What you have to do> Everything from the line containing "and discover ten" to the close of the records below should be output exactly, line by line, with no other lines given.
*-*-*
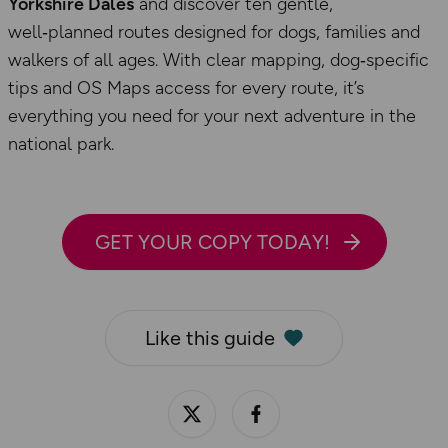
Yorkshire Dales
and discover ten gentle,
well‑planned routes designed for dogs, families and
walkers of all ages. With clear mapping, dog‑specific
tips and OS Maps access for every route, it’s
everything you need for your next adventure in the
national park.
GET YOUR COPY TODAY!
Like this guide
*-*-*
Answer to this task>
and discover ten gentle,
well‑planned routes designed for dogs, families and
walkers of all ages. With clear mapping, dog‑specific
tips and OS Maps access for every route, it’s
everything you need for your next adventure in the
national park.
GET YOUR COPY TODAY!
Like this guide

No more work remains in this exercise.